Open source

Microsoft just opened a codebase that kills the worst part of enterprise data work

Data Formulator 0.7 is an open-source AI system from Microsoft Research that helps enterprise teams connect fragmented data sources, prepare and analyze data with context-aware agents, and iteratively refine visualizations in a shared workspace, all without requiring SQL or programming skills.

Emmanuel Fabrice Omgbwa Yasse

2026-07-03 · 2 min read

Microsoft just opened a codebase that kills the worst part of enterprise data work

Microsoft Research shipped Data Formulator 0.7, an open-source AI system built for the fragmentation that plagues enterprise data analytics. The platform layers data connectivity, context-aware agents, and a multimodal interface to let analysts explore, prepare, and visualize data without being hardcore programmers.

Enterprise teams routinely hit headaches with data workflows that span multiple storage systems and tools. Before real analysis can start, they set up governed connections, prepare metadata, manage permissions, and stitch together workflows for combining data from disparate sources. Data Formulator 0.7 aims to cut through that overhead with a unified workspace.

Data Connectors

The core of this release is the Data Connectors feature, offering governed, reusable connections across databases, data warehouses, business intelligence systems, object stores, and local files. Persistent connections with authentication, previews, and metadata management reduce integration work for platform teams and let users pull from centrally managed sources instead of repeatedly uploading files by hand.

This fits enterprise demands for governance and reproducibility. Connections are reusable, shareable assets, so teams standardize data access without rebuilding integration pipelines from scratch for every new project.

Context-aware agents

Data Formulator's AI agents keep an eye on the full analysis workspace: connected data sources, loaded tables, prior charts, and the user's stated goal. Instead of single-turn prompt exchanges, they reason through tools, inspecting data, writing and running code in isolated environments, generating chart specs, and explaining results while showing the intermediate steps.

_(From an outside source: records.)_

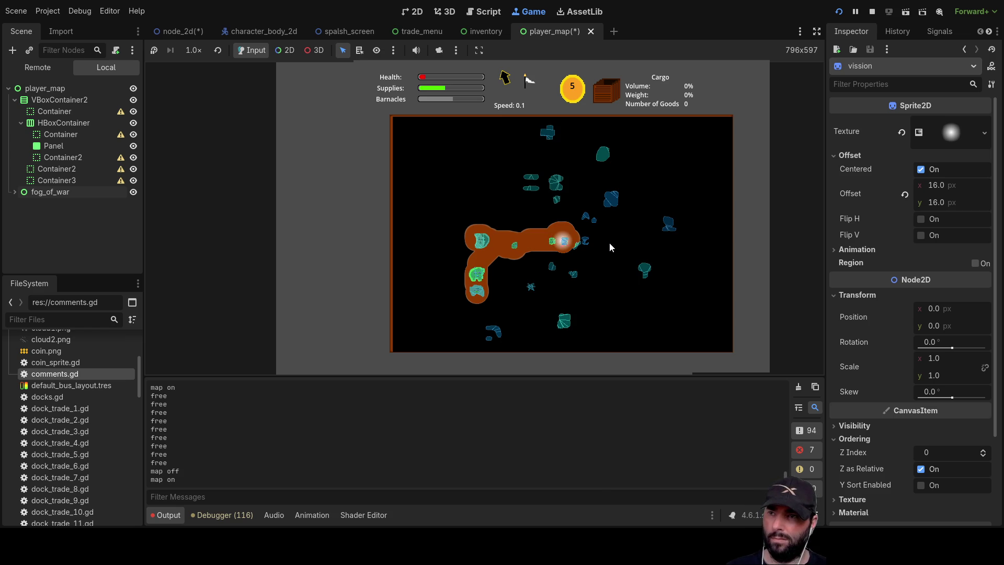
key("Left")
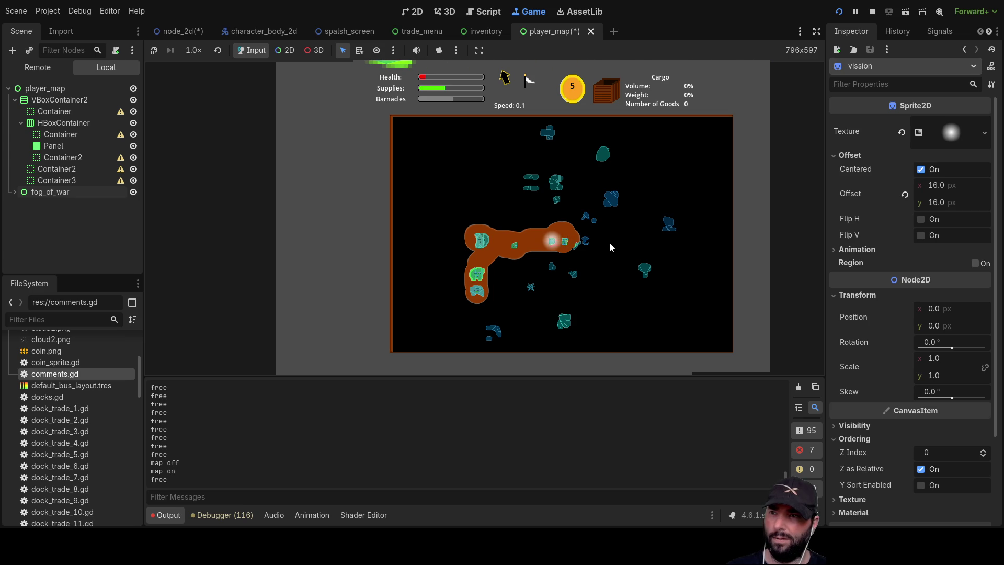
key("Left")
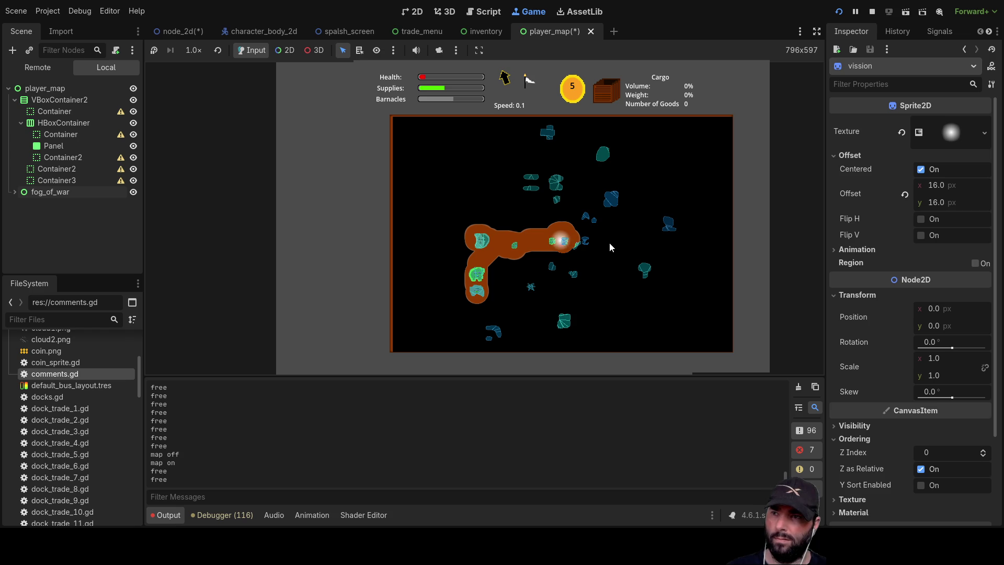
key("m")
key("m")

When a request is fuzzy, the agent asks clarifying questions. This structured back-and-forth supports complex workflows: aligning analyses with user objectives, preparing and transforming data, suggesting follow-up questions, batch-generating tables and charts, and producing verifiable, reproducible code for every result.

Iterative workspace

Data Formulator pairs its agents with a multimodal interface for open-ended analysis. The Data Thread is a structured chat that logs every question, intermediate finding, and chart. Users revisit earlier steps, branch into alternative analyses, and compare them side by side without losing their place.

An interactive canvas works alongside the chat, letting users edit visualizations directly. As analysts shift from exploration to presentation, they can tweak charts on the canvas or describe changes in plain language and let the agent adjust labels, annotations, layout, color, and emphasis. The platform also supports generating reports and sharing findings.

Microsoft Research released Data Formulator 0.7 under an open-source license, with the code up on GitHub. Teams building analytics workflows for enterprise data can use the project as a foundation to adapt these capabilities to their own systems and needs.